In Praise of Theater in Cinema

in 46th Hong Kong International Film Festival

by Paulo Portugal

In his debut film A New Old Play (Jiao má táng huì), Qiu Jiongjiong was not modest and conceived a personal, complex and stylized account of his subject, but he was also very successful, due to the approximation he makes to the tradition of Chinese opera and the political and social vicissitudes felt in his country. Even though his cinema has a theatrical dimension, Robbin Feng’s cinematography almost always highlights frontal planes (a bit like dioramas), thus canceling out the three-dimensional perspective, such as the defoliation of vignettes in lateral traveling shots in the best side scrolling style.

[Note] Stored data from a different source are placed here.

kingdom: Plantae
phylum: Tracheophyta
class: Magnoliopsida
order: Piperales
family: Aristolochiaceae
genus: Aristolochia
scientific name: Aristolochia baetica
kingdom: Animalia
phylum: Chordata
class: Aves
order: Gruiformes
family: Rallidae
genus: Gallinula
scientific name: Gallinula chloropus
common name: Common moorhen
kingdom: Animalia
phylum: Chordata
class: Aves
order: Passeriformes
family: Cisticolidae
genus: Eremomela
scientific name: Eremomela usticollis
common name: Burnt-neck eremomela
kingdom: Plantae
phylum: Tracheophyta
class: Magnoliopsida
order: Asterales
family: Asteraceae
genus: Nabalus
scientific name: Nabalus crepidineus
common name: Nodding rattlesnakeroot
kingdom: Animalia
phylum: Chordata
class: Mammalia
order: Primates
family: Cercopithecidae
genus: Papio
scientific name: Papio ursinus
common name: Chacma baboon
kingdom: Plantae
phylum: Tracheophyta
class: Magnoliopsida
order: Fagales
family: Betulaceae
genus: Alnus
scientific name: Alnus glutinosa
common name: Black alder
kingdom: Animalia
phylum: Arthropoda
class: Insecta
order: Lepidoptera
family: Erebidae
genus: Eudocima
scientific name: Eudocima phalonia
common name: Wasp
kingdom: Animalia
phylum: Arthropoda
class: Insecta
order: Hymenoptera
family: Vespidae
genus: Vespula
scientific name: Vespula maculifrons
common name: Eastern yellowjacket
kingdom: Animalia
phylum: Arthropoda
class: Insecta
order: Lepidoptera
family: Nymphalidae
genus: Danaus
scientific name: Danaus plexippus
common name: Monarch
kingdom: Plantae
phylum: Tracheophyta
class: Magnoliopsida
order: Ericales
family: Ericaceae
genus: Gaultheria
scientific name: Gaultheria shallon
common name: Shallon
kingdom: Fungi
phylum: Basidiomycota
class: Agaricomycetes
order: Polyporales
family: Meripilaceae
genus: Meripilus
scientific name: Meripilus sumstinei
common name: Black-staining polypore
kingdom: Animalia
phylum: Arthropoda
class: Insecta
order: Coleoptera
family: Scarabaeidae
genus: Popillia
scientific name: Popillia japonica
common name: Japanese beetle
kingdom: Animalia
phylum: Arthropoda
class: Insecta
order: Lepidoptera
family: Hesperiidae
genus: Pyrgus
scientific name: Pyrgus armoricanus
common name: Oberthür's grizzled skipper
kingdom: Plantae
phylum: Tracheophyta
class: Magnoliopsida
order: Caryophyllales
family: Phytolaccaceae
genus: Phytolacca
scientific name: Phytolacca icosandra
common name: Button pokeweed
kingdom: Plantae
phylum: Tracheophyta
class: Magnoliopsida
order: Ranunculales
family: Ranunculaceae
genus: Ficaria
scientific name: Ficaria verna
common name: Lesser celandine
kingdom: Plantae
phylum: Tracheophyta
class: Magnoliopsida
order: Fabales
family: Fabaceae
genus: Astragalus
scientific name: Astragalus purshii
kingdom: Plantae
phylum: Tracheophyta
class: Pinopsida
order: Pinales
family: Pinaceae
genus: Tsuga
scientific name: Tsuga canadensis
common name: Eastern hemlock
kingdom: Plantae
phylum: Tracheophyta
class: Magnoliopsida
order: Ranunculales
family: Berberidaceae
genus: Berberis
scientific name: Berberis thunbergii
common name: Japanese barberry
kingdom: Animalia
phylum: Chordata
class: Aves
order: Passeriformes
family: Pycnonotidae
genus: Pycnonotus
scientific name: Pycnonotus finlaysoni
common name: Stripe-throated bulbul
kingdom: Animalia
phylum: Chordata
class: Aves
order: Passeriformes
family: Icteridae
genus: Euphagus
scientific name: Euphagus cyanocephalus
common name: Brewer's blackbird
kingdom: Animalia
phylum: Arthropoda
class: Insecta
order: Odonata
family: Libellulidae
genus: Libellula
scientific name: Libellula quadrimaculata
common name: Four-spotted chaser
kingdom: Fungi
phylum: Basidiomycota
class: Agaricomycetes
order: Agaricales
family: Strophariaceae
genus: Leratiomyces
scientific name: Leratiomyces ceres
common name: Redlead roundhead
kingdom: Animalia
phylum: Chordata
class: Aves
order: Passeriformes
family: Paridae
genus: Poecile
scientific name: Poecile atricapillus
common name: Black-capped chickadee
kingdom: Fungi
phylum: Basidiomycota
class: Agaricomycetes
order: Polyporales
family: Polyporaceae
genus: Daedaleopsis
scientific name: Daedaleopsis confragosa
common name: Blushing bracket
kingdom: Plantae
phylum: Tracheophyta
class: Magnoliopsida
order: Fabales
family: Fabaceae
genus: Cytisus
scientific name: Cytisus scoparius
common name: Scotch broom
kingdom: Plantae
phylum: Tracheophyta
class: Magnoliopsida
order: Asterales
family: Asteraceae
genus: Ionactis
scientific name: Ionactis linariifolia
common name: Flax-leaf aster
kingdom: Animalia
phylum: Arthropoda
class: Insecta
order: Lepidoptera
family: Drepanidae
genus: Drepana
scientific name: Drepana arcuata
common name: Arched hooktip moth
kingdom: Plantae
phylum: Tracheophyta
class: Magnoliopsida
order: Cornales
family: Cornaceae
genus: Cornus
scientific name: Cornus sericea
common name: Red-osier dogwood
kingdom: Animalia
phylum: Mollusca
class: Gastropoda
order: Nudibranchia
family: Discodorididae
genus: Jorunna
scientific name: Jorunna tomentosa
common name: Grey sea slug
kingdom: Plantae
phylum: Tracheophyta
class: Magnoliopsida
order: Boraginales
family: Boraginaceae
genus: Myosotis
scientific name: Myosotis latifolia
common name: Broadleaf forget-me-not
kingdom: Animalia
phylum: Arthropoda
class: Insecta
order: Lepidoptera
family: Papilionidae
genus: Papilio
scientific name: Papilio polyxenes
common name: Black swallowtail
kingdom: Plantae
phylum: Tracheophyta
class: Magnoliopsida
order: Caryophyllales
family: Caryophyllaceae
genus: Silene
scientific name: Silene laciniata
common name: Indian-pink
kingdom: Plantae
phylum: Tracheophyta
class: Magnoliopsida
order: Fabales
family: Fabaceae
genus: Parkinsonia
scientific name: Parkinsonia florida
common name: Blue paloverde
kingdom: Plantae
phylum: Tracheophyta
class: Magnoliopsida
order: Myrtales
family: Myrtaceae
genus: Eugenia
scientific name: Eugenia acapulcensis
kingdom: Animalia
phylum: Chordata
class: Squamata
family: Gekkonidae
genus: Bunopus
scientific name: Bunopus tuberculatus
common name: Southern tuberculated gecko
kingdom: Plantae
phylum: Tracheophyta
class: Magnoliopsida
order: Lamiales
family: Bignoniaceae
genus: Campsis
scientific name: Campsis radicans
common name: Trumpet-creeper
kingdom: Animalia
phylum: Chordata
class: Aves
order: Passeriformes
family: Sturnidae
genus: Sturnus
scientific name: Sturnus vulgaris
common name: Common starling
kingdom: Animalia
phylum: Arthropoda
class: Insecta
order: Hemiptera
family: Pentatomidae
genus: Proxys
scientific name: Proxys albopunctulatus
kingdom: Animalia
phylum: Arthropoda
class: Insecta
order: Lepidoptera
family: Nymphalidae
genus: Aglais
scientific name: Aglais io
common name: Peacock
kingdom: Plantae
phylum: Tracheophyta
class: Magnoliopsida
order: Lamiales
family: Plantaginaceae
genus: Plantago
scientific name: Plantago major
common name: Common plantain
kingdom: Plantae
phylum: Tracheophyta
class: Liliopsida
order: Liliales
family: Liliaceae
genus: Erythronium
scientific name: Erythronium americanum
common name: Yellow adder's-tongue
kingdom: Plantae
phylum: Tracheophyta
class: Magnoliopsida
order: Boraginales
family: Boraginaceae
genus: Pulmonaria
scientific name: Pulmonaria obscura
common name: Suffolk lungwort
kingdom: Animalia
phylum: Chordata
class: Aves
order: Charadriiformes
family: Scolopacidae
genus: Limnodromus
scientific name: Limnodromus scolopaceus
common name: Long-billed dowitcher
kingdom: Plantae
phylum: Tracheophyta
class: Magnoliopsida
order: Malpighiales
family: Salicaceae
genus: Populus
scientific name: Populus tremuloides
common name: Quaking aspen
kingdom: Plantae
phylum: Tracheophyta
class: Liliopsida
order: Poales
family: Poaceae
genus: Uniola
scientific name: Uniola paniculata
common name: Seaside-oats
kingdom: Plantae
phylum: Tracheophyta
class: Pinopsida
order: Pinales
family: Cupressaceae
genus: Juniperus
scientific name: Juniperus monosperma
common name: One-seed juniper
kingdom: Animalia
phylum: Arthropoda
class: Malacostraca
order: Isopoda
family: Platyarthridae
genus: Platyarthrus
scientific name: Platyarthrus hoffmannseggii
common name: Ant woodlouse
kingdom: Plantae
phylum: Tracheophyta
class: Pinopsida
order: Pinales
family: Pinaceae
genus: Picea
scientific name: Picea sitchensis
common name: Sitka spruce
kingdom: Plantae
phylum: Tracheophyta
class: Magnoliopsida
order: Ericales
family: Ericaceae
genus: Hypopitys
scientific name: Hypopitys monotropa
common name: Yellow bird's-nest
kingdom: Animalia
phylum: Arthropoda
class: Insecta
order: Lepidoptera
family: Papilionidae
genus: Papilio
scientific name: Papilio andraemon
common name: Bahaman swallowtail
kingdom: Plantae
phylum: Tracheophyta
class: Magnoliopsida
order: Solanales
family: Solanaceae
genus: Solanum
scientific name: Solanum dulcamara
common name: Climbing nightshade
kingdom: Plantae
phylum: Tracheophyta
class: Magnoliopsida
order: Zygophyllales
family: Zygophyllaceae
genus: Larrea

The New Old Play won the special jury prize at the 74th edition of the Locarno Festival in 2021, and now also has been awarded the FIPRESCI prize at the 46th Hong Kong Festival.

A New Old Play is the director’s search for his family’s own past, as he tells the story of a Sichuan theater company throughout the first half of the 20th century, passing through the turmoil of the Sino-Japanese war, the struggles of the ‘nationalists’ of Chiang Kai-shek, and then the Rise of Communists and Mao Zedong’s Cultural Revolution. The result is a tremendous cinematic fresco that brilliantly intertwines the drive to present opera on stage, combining art forms in a dazzling formal, artistic and historical exercise.

The film opens highlighting precisely this dimension, with creatures from beyond this world aboard a rickshaw tracing the moment when Qiu Fu’s lost soul refuses his condition of deceased to go and relive his own past. In this pilgrimage to the Ghost Town he is accompanied by Oxey and Horsey, allowing him to overcome the hardships of having drunk the soup of Mother Meng Soup of Oblivion.

At the same time, Qiu Fu will accompany this little odyssey with different characters from Pocky (Qiu Zhmin), a lice orphan, who begs the director to teach him how to sing opera. He, an adept Nationalist, is surprised by a profoundly changed China. As in the moment when a show in which it waves a poster “save the nation fight communism”, until it becomes the “theater of the people”, although without leaving the wrong side of the Cultural Revolution and facing humiliation. In a way a tribute to the past of Chinese opera, underlined by the elements of a company as they sought to assert their right to novelty, during the formation of the New New company. Qiu Fu (Yi Sicheng) interprets his grandfather’s past, who was also an interpreter with the Sichuan opera, as a young man who learns to fight and impose his role, but also as it being a way of having hot soup and perhaps a bath that frees him from lice.

A New Old Play works as a thesis film for Qiu Jiongjiong. Motivating his participation in the most diverse artistic fields of production – whether directing, writing or editing, but also painting the wonderful scenarios that pay tribute to the aesthetics of the past in this meditation of cinema on theater – in the best Brechitian style, he explores the two-dimensionality of the stage like few others, in the same way that Stanley Donen’s in Singin’ in the Rain (1952) engages with the concept of cinema. But it is also a film that evokes Hou Hsiao Hsien’s classic The Puppetmaster (Xi meng ren sheng, 1993), which is also semi-autobiographical and looks at the power of art.

It is even-handed in its attempt to be faithful to the theatrical aesthetic that Jiongjiong best celebrates in the cinematic element. Even when one bends to the side-tracking shots, as if returning this past as a succession of vignettes that captured these moments – just like the last images of the film, as if giving life to these engravings. That is, it is when cinema submits to the strict laws of theater (and from the particular perspective of the stage), that is, in this ‘reduction’, rarely contemplating its three-dimensionality, that the artifice of mise-en-scène is best revealed. In this sense, A New Old Play offers grants proximity to the opera show, allowing the spectator to enter the room, inevitably being carried away by the rigor of a kind of cinematographic minimalism which is one of the film’s great pluses. And this is no small feat.